Passage to read:
========================
I just wanted to share what happened to me the other day. I am
plagued with health problems at the moment, namely Syndrome X
(Insulin resistance), Anxiety Disorder, High Testosterone, and
thyroid problems. I was feeling unstable the other day and this
immense pressure, like my chest and throat area felt stuck, I felt
like I was suffocating. I felt such a strong need to ring my nparents
at 6 am to see if they somehow hopefully changed towards me. Big
mistake but also an epiphany.

At first we were being civil, doing the "how are you's" talking about
my health problems, then she started playing her mind games again.
The last straw which made me leave back in 2003 was my brother coming
over making the accusation that my partner of 10 years had placed a
prank call to his wife at 6 in the morning. She had told him
it 'sounded like him'. I know thats a load of rubbish because I was
with my man in our new apartment that we had secured, before I moved
out SLEEPING!

He couldn't accept the truth, and we ended up arguing and then he
went to hit me, as this happened at nparents place they got involved
and of course took sides, theirs. When I was grabbing my stuff to
finally leave, she had trying stopping me and yelled at my
partner 'I'll kill you' as if it was his fault. None of it was of
course.

So anyway back to the phone call I was asking her WHY she takes
sides, because she was adamant that no one in the family had done
wrong to us. We had to put up with their abuse for years so this
prank call accusation was the last straw. She was carrying on about
how families fight and make up, that the problem was us etc and if
only they could visit us to talk or we come down there. I said No
way.

You see my brother was always the favourite, and no matter what she
will never back me up for anything. Not even his bitch wife who made
the stupid accusation in the first place because I believe she was
always sexually attracted to my partner and had this weird contempt
for him over the years when he has been nothing but good to
everybody.
========================
Dataset content:
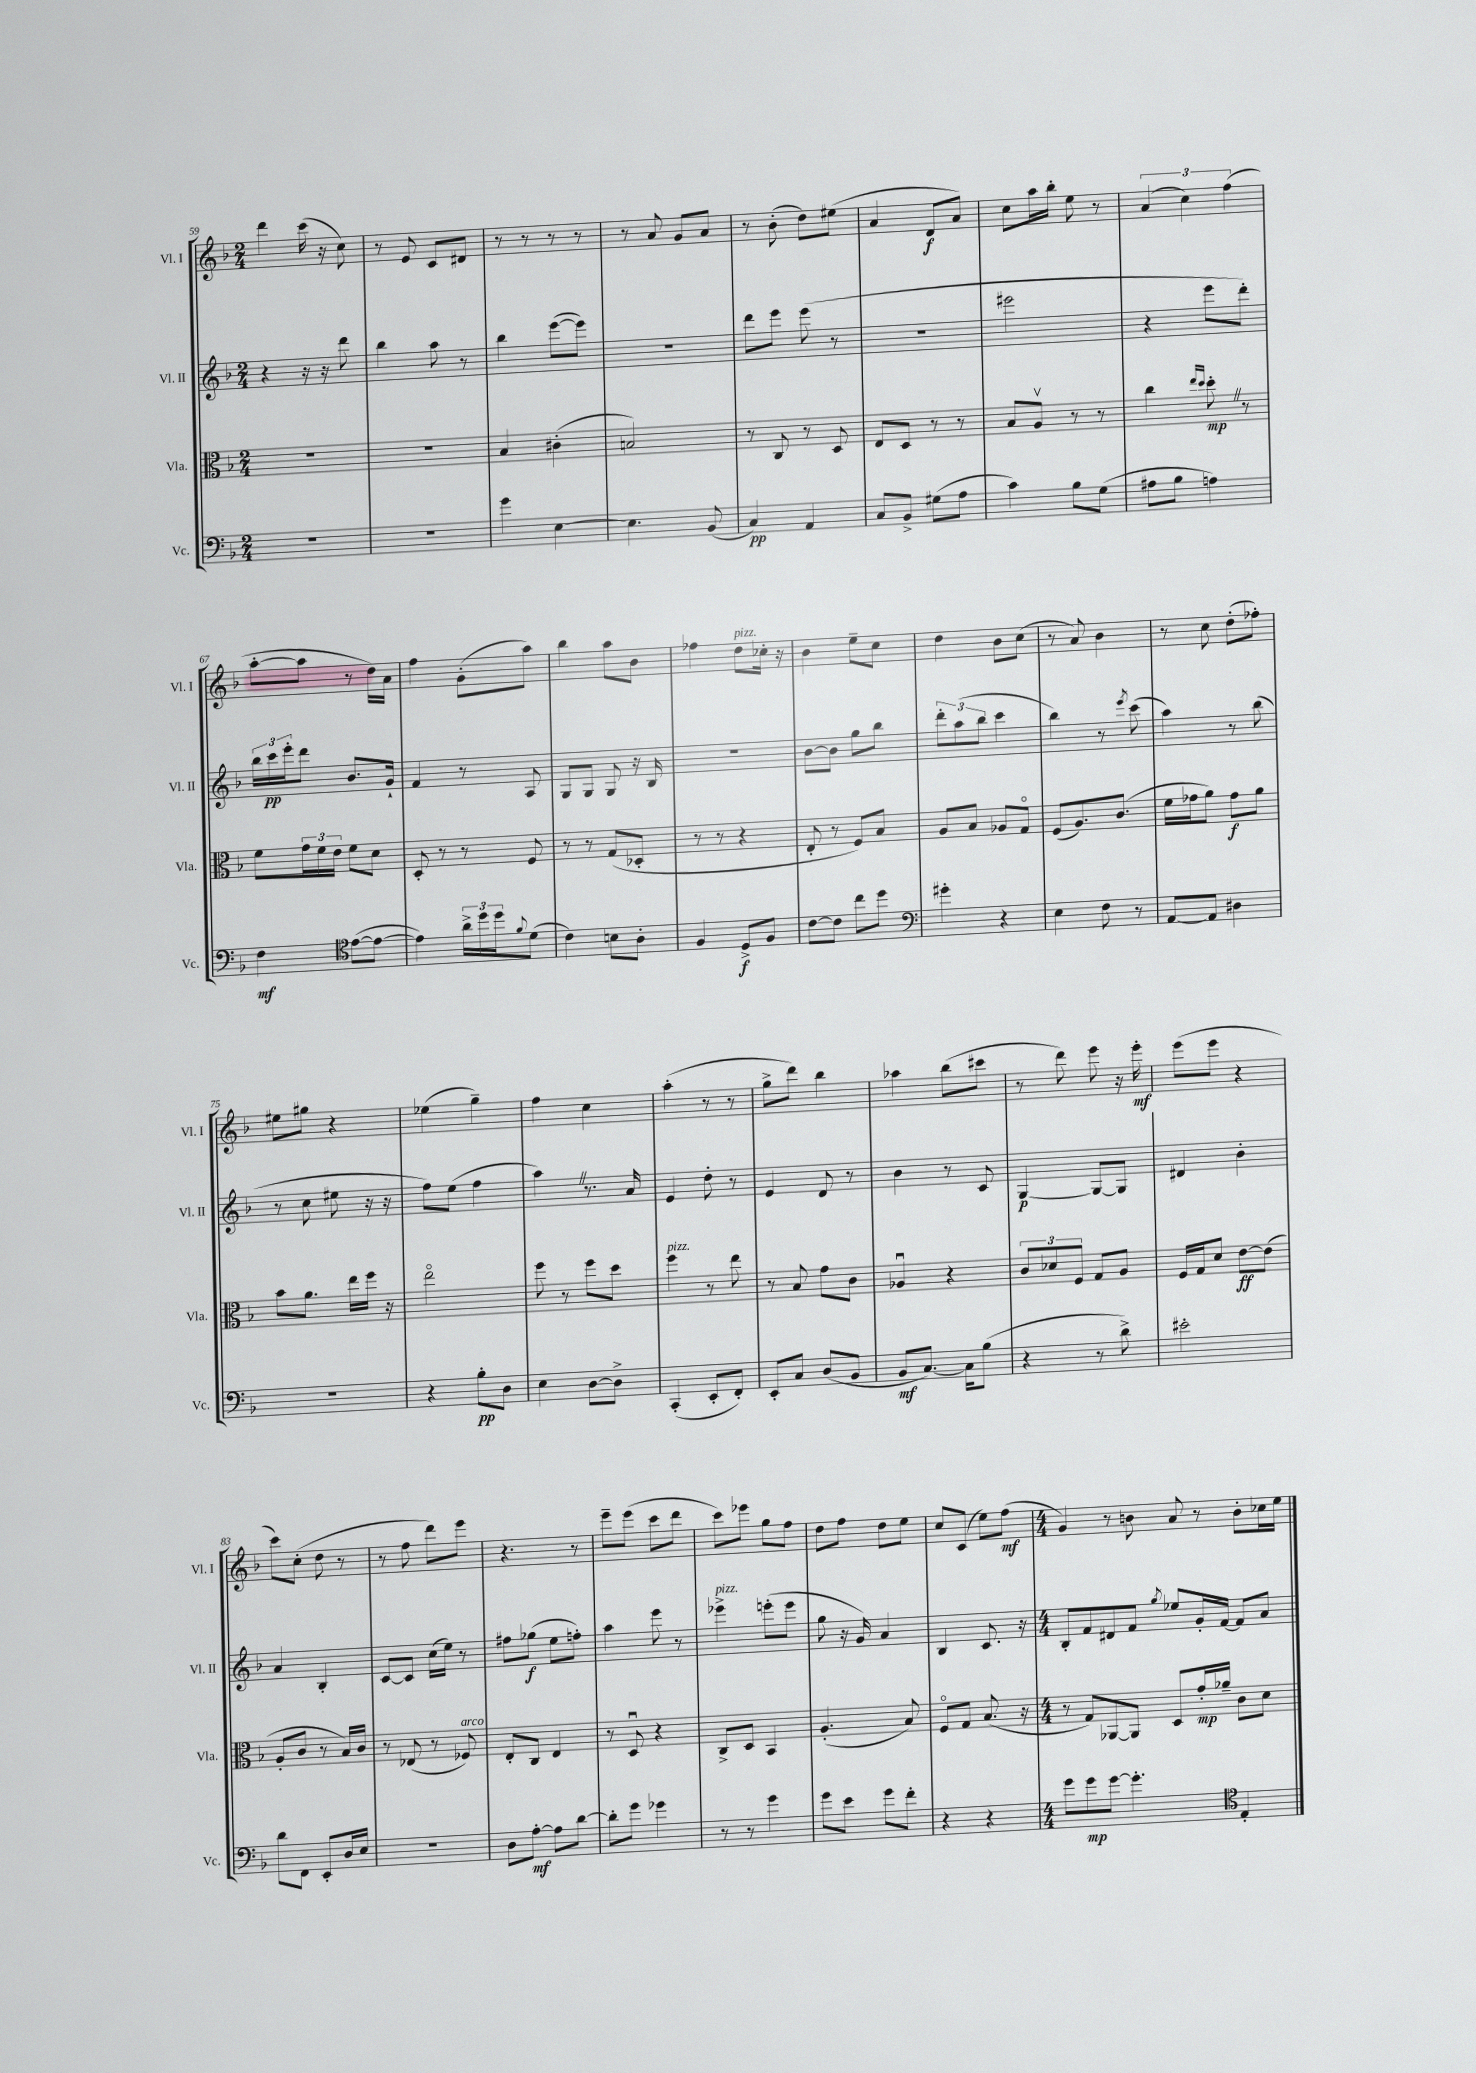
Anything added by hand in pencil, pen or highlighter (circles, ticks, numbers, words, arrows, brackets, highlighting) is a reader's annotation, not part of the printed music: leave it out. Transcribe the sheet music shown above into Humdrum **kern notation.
========================
Your tasks:
**1)** Decide whether each statement below agrees with the post about the family quarrel. Answer yes or no for each, and quote the words from the post that settle it.
(a) The writer left the family in 2003.
(b) The writer phoned the parents in the evening.
(c) The writer had been with the partner for 10 years.
**2)** Answer these questions from the post about the family quarrel.
(a) What is given in parentheses after Syndrome X?
(b) Where was the writer when the prank call was said to have been made?
(c) Who was always the favourite?
**3)** Output the passage from the post about the family quarrel, starting with "I just wanted" and going on through "also an epiphany.".
The material plays no part in this work.

Outputs:
**1)**
(a) Yes: "The last straw which made me leave back in 2003"
(b) No: "at 6 am"
(c) Yes: "my partner of 10 years"

**2)**
(a) Insulin resistance.
(b) With the partner in their new apartment, sleeping.
(c) The writer's brother.

**3)**
I just wanted to share what happened to me the other day. I am
plagued with health problems at the moment, namely Syndrome X
(Insulin resistance), Anxiety Disorder, High Testosterone, and
thyroid problems. I was feeling unstable the other day and this
immense pressure, like my chest and throat area felt stuck, I felt
like I was suffocating. I felt such a strong need to ring my nparents
at 6 am to see if they somehow hopefully changed towards me. Big
mistake but also an epiphany.